4. We have to decide this matter, then by the law of British India, and the law of British India for the succession to Mahomedans is the Mahomedan law as varied by custom. But it is the Mahomedan law, pure and simple, unless a variation has been introduced by custom. Therefore the main question in this appeal is whether the defendant had succeeded in proving that adoptions by Mahomedans in the Chikodi taluka of the Belgaum district are customary, and if so, whether the custom satisfies the legal requirements of a valid custom. This in our opinion he has failed to do. It is proved that the custom exists in the Kolhapur State near the border and the evidence of the custom proved in the Kolhapur State would be of very great use to him if he had been able to produce similar evidence in the Belgaum district.
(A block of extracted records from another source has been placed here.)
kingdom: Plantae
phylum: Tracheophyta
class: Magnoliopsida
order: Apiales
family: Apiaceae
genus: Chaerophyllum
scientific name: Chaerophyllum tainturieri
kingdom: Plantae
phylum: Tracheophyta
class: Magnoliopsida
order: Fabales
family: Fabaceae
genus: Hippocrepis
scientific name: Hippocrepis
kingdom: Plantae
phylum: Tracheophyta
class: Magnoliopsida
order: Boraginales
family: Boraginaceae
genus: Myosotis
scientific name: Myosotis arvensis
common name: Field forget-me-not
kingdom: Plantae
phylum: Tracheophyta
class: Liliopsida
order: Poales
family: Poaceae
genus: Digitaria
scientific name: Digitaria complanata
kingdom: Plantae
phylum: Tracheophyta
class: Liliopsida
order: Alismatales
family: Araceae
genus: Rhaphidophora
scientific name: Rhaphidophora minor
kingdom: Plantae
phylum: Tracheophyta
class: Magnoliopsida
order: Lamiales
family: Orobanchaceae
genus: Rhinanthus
But he has not produced any evidence of that sort. He has given a list of adoptions of Mahomedans at p. 25 of the paper book, and two of the persons named were persons living in the Chikodi taluka. But he has not made it clear whether those took sons in adoption or gave sons in adoption to Kolhapur Mahomedans and that is the defect in their evidence which renders it useless. We notice that he promised to call witnesses to prove these adoptions, but eventually he called none. We are left, therefore, with the evidence that there is a custom of adoption amongst the Mahomedans of the Kolhapur State, but no evidence that there is any such custom in the Belgaum district; and, though the former evidence may be suggestive, it is not sufficient to prove the defendant's case; particularly as with the exception of a brief period at the beginning of the 19th century the Belgaum district and the Kolhapur State have been under different jurisdictions for centuries. It is quite possible that under the Maharajahs of Kolhapur a custom has arisen, which did not arise under the Peshwas who were the sovereigns of what is now the Belgaum district up to 1818.

5. We, therefore, must disagree with the decision of the learned Judge, and the result of our finding is that the case must be remanded to the lower Court. The land in dispute was mortgaged to defendant No. 4 and was redeemed by defendant No. 1. He is entitled to stand in the shoes of the mortgagee, and must be redeemed by the plaintiff before he can be required to give it up, and therefore the lower Court must frame a preliminary mortgage decree. The plaintiff has an interest which entitles him to redeem.

6. Our order is that the decree of the lower Court is set aside and the suit be remanded under Order XLI, Rule 23, for disposal according to law.

7. The appellant must get his costs up to date including the costs of this Court.